(TEKST ŹRÓDŁOWY)

+ + + + + + +

Nowe buspasy we Wrocławiu denerwują kierowców. W ostatnim czasie wrocławski magistrat uruchomił trzy nowe buspasy - na fragmentach ulic Krakowskiej, Grabiszyńskiej i Podwale, a prezydent Jacek Sutryk już zapowiedział, że samochody ustąpią autobusom w kolejnych miejscach Wrocławia.
Polecany artykuł: Wtargnęli do mieszkania, pobili i okradli właściciela! Więzili go dwa dni!
Miasto chce, aby kierowcy przesiedli się do MPK. – Przede wszystkim przyspieszamy komunikację zbiorową. Przez to, że jest bardziej wiarygodna i punktualna, jest atrakcyjniejsza dla kierowców - mówi Elżbieta Maciąg z Wydziału Inżynierii Miejskiej Urzędu Miejskiego we Wrocławiu.

+ + + + + + +

(WYBRANE DANE)
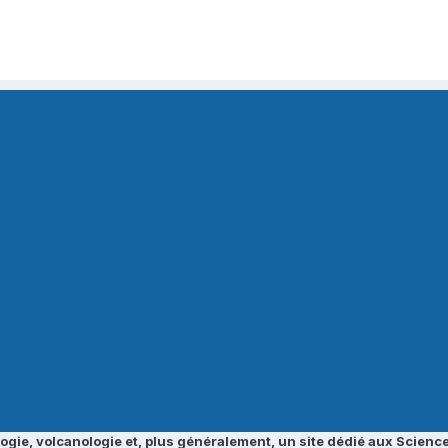
ogie, volcanologie et, plus généralement, un site dédié aux Science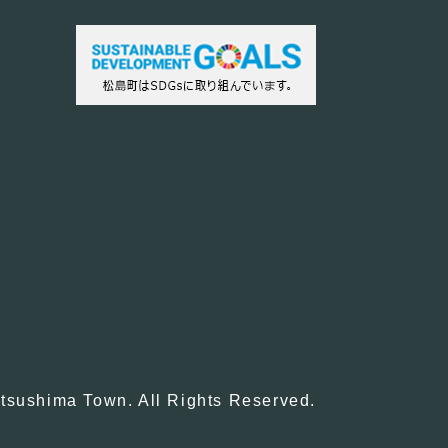
tsushima Town. All Rights Reserved.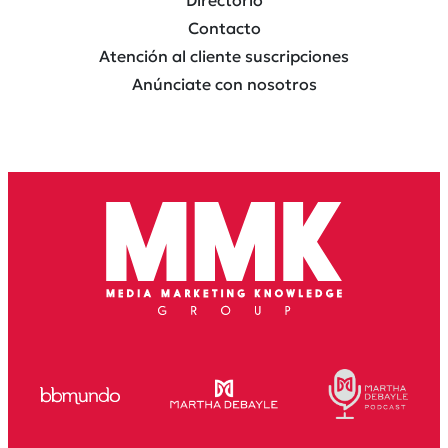
Contacto
Atención al cliente suscripciones
Anúnciate con nosotros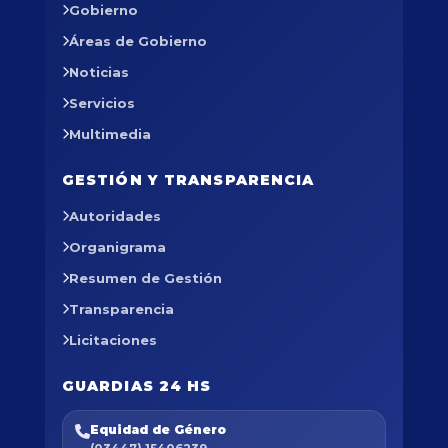
Gobierno
Áreas de Gobierno
Noticias
Servicios
Multimedia
GESTIÓN Y TRANSPARENCIA
Autoridades
Organigrama
Resumen de Gestión
Transparencia
Licitaciones
GUARDIAS 24 HS
Equidad de Género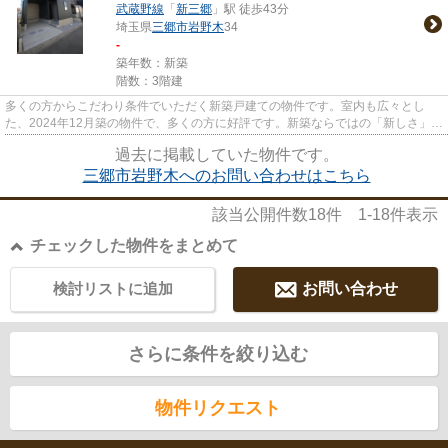
武蔵野線
「
新三郷
」駅 徒歩43分
埼玉県
三郷市
岩野木
34
-
築年数：新築
階数：3階建
多くの方からこだわり条件でいただく新築戸建ての物件です。室内も広々とし
た、2024年12月築の物件で、多くの方に好評です。新築ならではの「新しさ」が
とても魅力です。一戸建て物件...
過去に掲載していた物件です。
三郷市岩野木へのお問い合わせはこちら
該当公開件数
18
件
1-18
件表示
チェックした物件をまとめて
検討リストに追加
お問い合わせ
さらに条件を絞り込む
物件リクエスト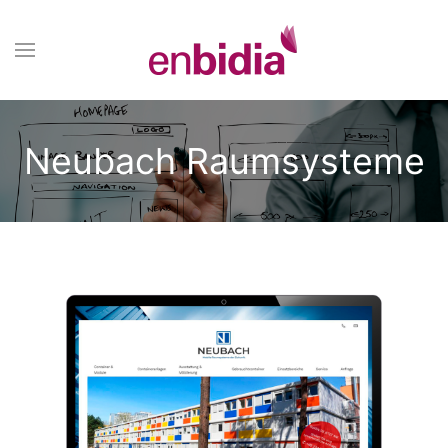
Neubach Raumsysteme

+ + + + + + +

(POLECENIE DO WYKONANIA) Podaj dosłownie fragment tekstu o buspasach we Wrocławiu, który zaczyna się od słów „Polecany artykuł: Wtargnęli” i biegnie aż do słów „Miejskiego we Wrocławiu.”. Opieraj się wyłącznie na tekście o buspasach we Wrocławiu.

(ODPOWIEDŹ)
Polecany artykuł: Wtargnęli do mieszkania, pobili i okradli właściciela! Więzili go dwa dni!
Miasto chce, aby kierowcy przesiedli się do MPK. – Przede wszystkim przyspieszamy komunikację zbiorową. Przez to, że jest bardziej wiarygodna i punktualna, jest atrakcyjniejsza dla kierowców - mówi Elżbieta Maciąg z Wydziału Inżynierii Miejskiej Urzędu Miejskiego we Wrocławiu.